Kleinmond - Budget deficits in Africa are leading to a climate of much more aggressive tax collection.
Ken Aitken, head of the Nigerian tax division of PricewaterhouseCoopers (PwC), says for Africa the international economic crisis means a deceleration of development, greater unemployment in the wake of retrenchments by multinational companies, a shortage of foreign exchange and persistently high interest rates.
At the 12th annual PwC African Tax and Business Symposium he declared that governments would increase taxes in the current environment, even if they strongly deny it now. It's unavoidable, since money to keep struggling sectors afloat has to come from somewhere.
Africa is currently reacting in two ways to the growing budget deficits and the financial crisis. One is aggressive tax collection and the other is tax incentives to stimulate investment inflows.
In the case of South Africa, the government is doing both while countries like Morocco, Cameroon, Togo and Senegal are largely focusing on incentives for foreign investors.
According to Aitken, smaller countries, in particular, are offering incentives because they cannot expect much more from tax revenues.
In Cameroon the government has decided to reduce or abolish import duties on equipment for oil exploration.
Mali's government has decided to repay gold mining companies VAT claims that have accumulated over the years.
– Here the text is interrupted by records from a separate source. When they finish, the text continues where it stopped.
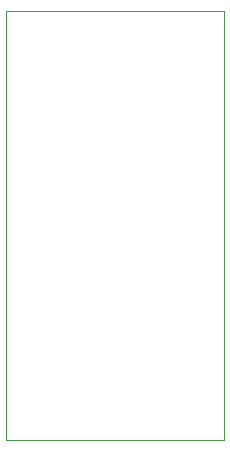
<source format=gbr>
G04 #@! TF.GenerationSoftware,KiCad,Pcbnew,(5.1.4)-1*
G04 #@! TF.CreationDate,2020-02-29T18:51:57+01:00*
G04 #@! TF.ProjectId,PLA_C64,504c415f-4336-4342-9e6b-696361645f70,rev?*
G04 #@! TF.SameCoordinates,Original*
G04 #@! TF.FileFunction,Profile,NP*
%FSLAX46Y46*%
G04 Gerber Fmt 4.6, Leading zero omitted, Abs format (unit mm)*
G04 Created by KiCad (PCBNEW (5.1.4)-1) date 2020-02-29 18:51:57*
%MOMM*%
%LPD*%
G04 APERTURE LIST*
%ADD10C,0.050000*%
G04 APERTURE END LIST*
D10*
X15100000Y-51325000D02*
X33575000Y-51325000D01*
X15100000Y-51325000D02*
X15100000Y-14975000D01*
X33575000Y-14975000D02*
X33575000Y-51325000D01*
X15100000Y-14975000D02*
X33575000Y-14975000D01*
M02*

</source>
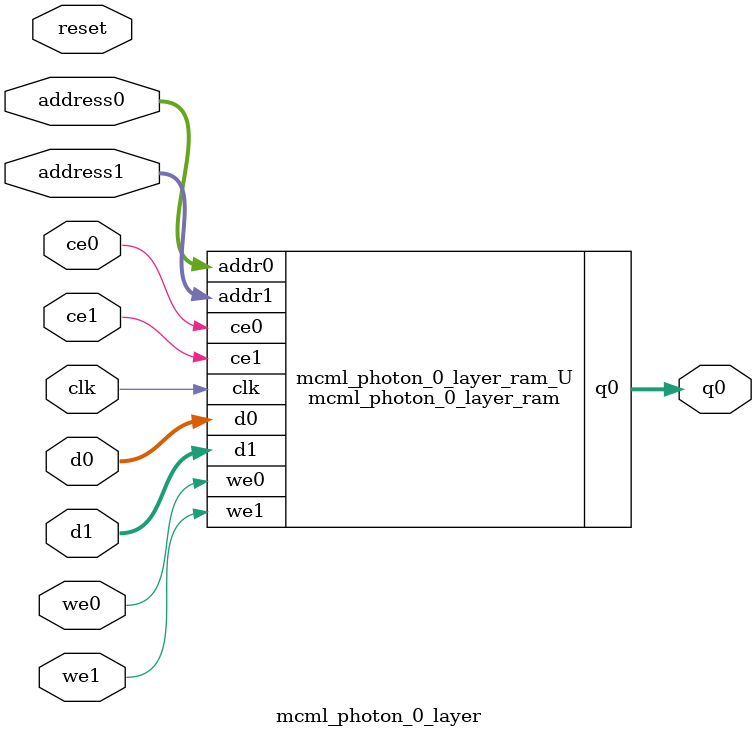
<source format=v>

`timescale 1 ns / 1 ps
module mcml_photon_0_layer_ram (addr0, ce0, d0, we0, q0, addr1, ce1, d1, we1,  clk);

parameter DWIDTH = 16;
parameter AWIDTH = 10;
parameter MEM_SIZE = 1000;

input[AWIDTH-1:0] addr0;
input ce0;
input[DWIDTH-1:0] d0;
input we0;
output reg[DWIDTH-1:0] q0;
input[AWIDTH-1:0] addr1;
input ce1;
input[DWIDTH-1:0] d1;
input we1;
input clk;

(* ram_style = "block" *)reg [DWIDTH-1:0] ram[MEM_SIZE-1:0];




always @(posedge clk)  
begin 
    if (ce0) 
    begin
        if (we0) 
        begin 
            ram[addr0] <= d0; 
            q0 <= d0;
        end 
        else 
            q0 <= ram[addr0];
    end
end


always @(posedge clk)  
begin 
    if (ce1) 
    begin
        if (we1) 
        begin 
            ram[addr1] <= d1; 
        end 
    end
end


endmodule


`timescale 1 ns / 1 ps
module mcml_photon_0_layer(
    reset,
    clk,
    address0,
    ce0,
    we0,
    d0,
    q0,
    address1,
    ce1,
    we1,
    d1);

parameter DataWidth = 32'd16;
parameter AddressRange = 32'd1000;
parameter AddressWidth = 32'd10;
input reset;
input clk;
input[AddressWidth - 1:0] address0;
input ce0;
input we0;
input[DataWidth - 1:0] d0;
output[DataWidth - 1:0] q0;
input[AddressWidth - 1:0] address1;
input ce1;
input we1;
input[DataWidth - 1:0] d1;



mcml_photon_0_layer_ram mcml_photon_0_layer_ram_U(
    .clk( clk ),
    .addr0( address0 ),
    .ce0( ce0 ),
    .d0( d0 ),
    .we0( we0 ),
    .q0( q0 ),
    .addr1( address1 ),
    .ce1( ce1 ),
    .d1( d1 ),
    .we1( we1 ));

endmodule


</source>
But there are practical problems, especially in terms of the country's own cash flow.
In Togo the tax rate for companies has been reduced from 37% to 30%. In the Cape Verde Islands these rates have fallen from 30% to 25%.
In South Africa investment in the manufacturing sector, infrastructure and green projects is rewarded with tax incentives. In contrast, countries like Nigeria, Gabon, Ghana, the Democratic Republic of Congo (DRC) and even South Africa are raising taxes.
SA's tactics
South Africa is focusing on wealthy individuals, companies' conveyancing price policies and a punitive regime of fines for tax evasion.
In July this year Ghana instituted a 5% national fiscal stabilisation levy on companies in certain industries.
The DRC, which is always raising taxes, increased its sales tax from 13% to 15%, says Aitken.
Nigeria has experienced a significant decline in foreign investment inflows and many oil companies have decided to move to Angola because of problems in the Niger Delta.
In response to the revenue losses Nigeria has become much more aggressive in tax collection. A commission for economic and financial offences has even been instituted. Project Eagle Eye is now also targeting tax issues which can lead to criminal prosecution.
Aitken says the commission's expertise regarding tax legislation is pretty poor, and the situation could become "dangerous".
And then racism is part of tax legislation in the Lagos State, which is one of 36. The projected tax rates on the earnings of European, Indian and black directors differ. Armed members of the police force have been known to walk into a director's office and lock up the premises because too little tax has allegedly been paid.
Detention in Nigeria, whether for a long or short period, is a nasty experience, Aitken points out.